A user ID and optional group ID to be assigned to file. The owner portion of this operand must be a user name from the user database or a numeric user ID. Either specifies a user ID to be given to each file named by file. If a numeric owner exists in the user database as a user name, the user ID number associated with that user name is used as the user ID. Similarly, if the group portion of this operand is present, it must be a group name from the group database or a numeric group ID. Either specifies a group ID to be given to each file. If a numeric group operand exists in the group database as a group name, the group ID number associated with that group name is used as the group ID.

file

A path name of a file whose user ID is to be modified.

See largefile(7) for the description of the behavior of chown when encountering files greater than or equal to 2 Gbyte ( 2^31 bytes).

Example 1 Changing Ownership of All Files in the Hierarchy

The following command changes ownership of all files in the hierarchy, including symbolic links, but not the targets of the links:


example% chown −R −h owner[:group] file...
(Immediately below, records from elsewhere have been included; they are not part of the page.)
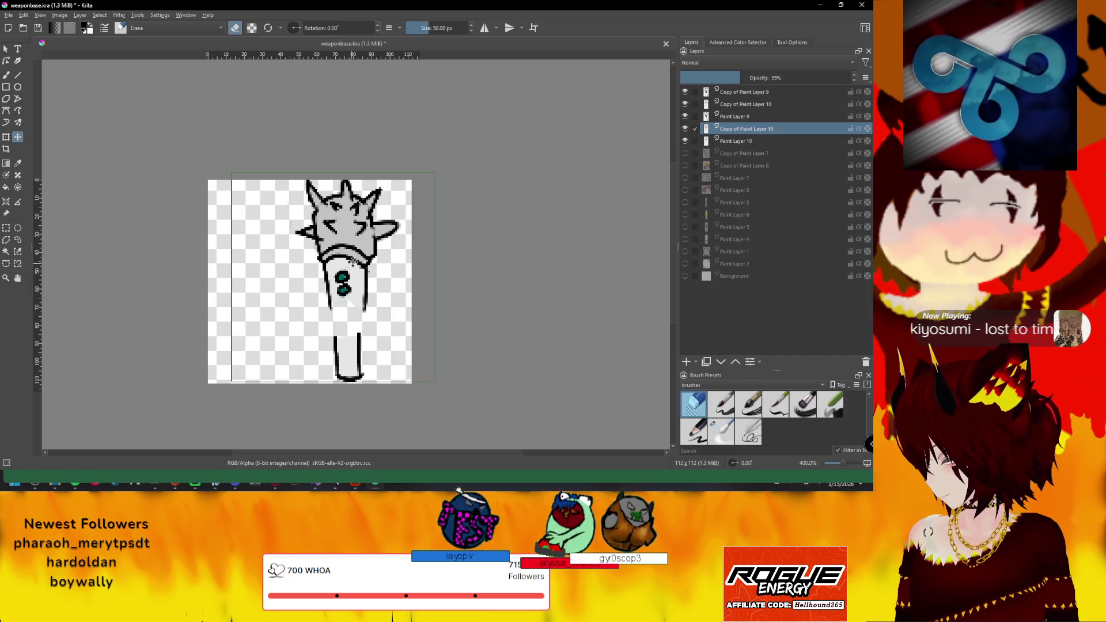
key(ctrl+z)
click(721, 143)
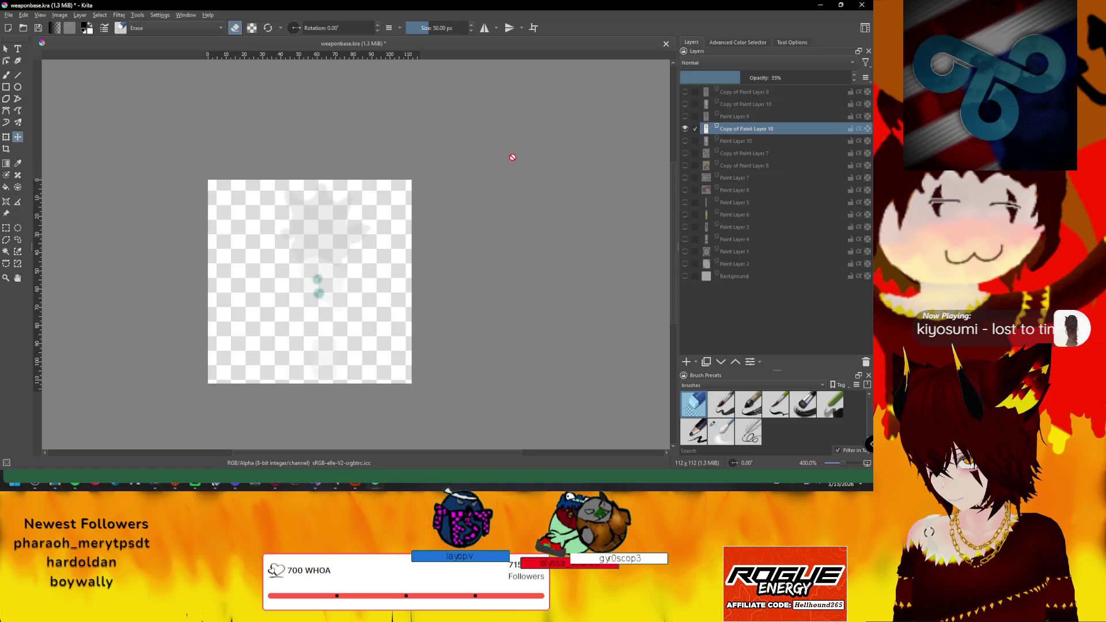
drag(325, 267, 340, 268)
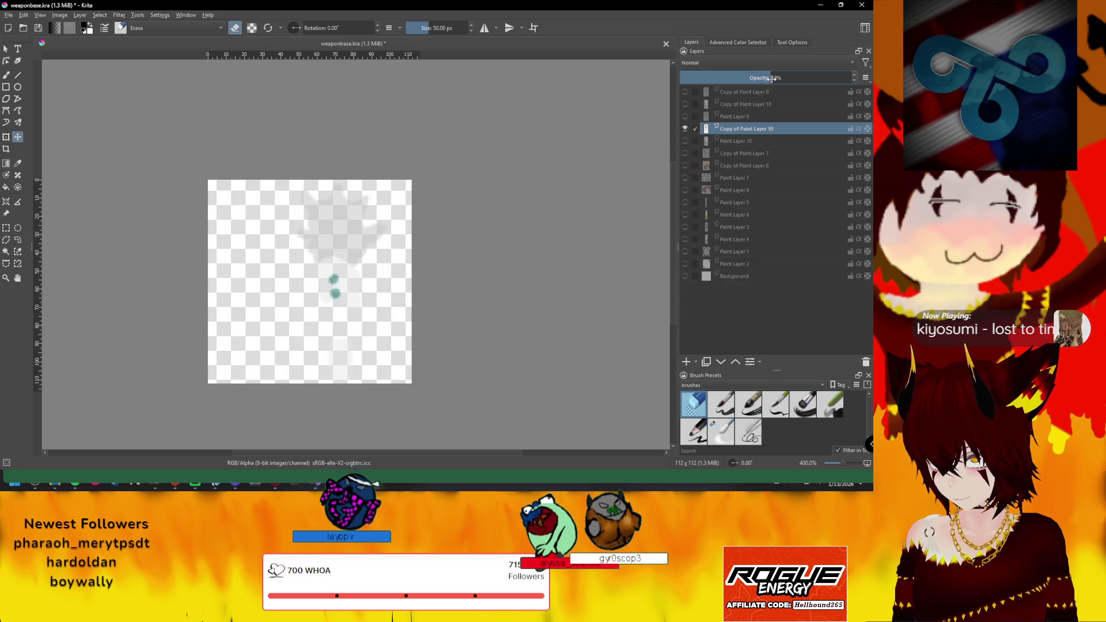
Toggle Paint Layer 10 visibility to compare, then show Paint Layers 9, 10 and the copy together
click(685, 140)
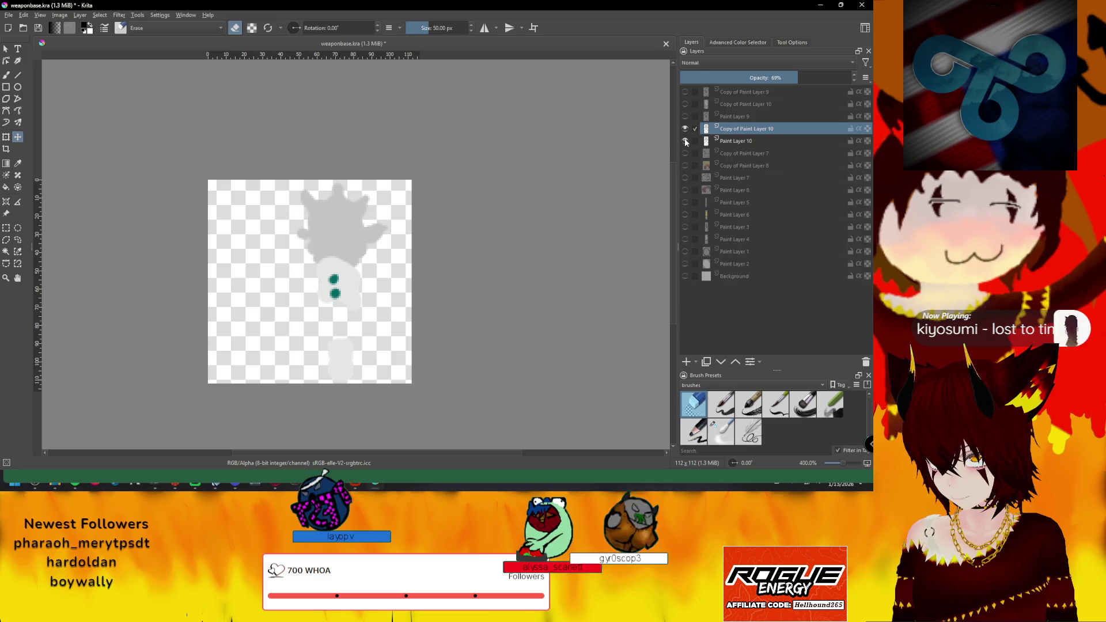
click(684, 141)
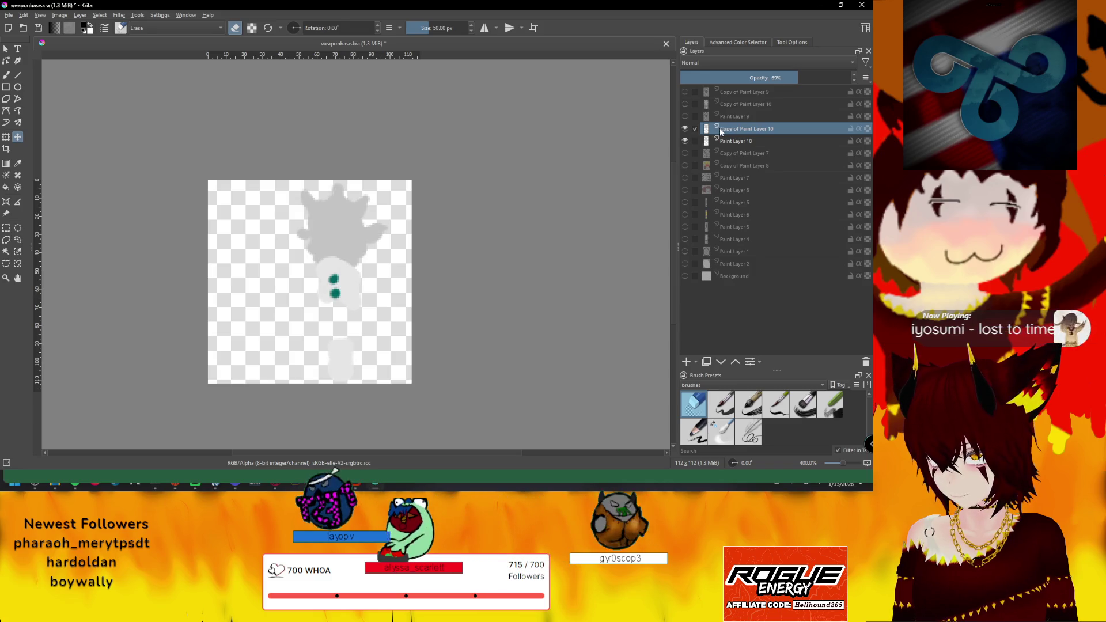
click(686, 141)
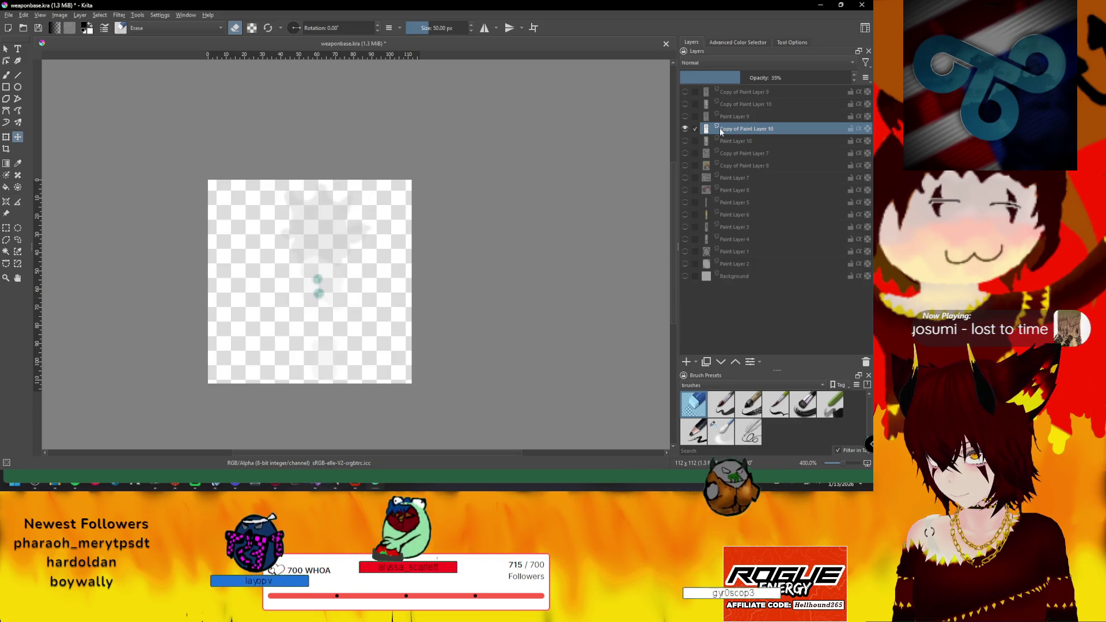
click(685, 141)
click(686, 141)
See environ(7) for descriptions of the following environment variables that affect the execution of chown: LANG, LC_ALL, LC_CTYPE, LC_MESSAGES, and NLSPATH.

The following exit values are returned:

0

The utility executed successfully and all requested changes were made.

>0

An error occurred.

/etc/passwd

System password file

See attributes(7) for descriptions of the following attributes:

ATTRIBUTE TYPE ATTRIBUTE VALUE
CSI Enabled. See NOTES.
Interface Stability Committed
Standard See standards(7).

chgrp(1), chmod(1), ksh93(1), chown(2), fpathconf(2), passwd(5), system(5), attributes(7), environ(7), largefile(7), standards(7)

chown is CSI-enabled except for the owner and group names.

In the past the behavior of /usr/xpg4/bin/chown and /usr/bin/chown utilities was different. Now they behave the same way.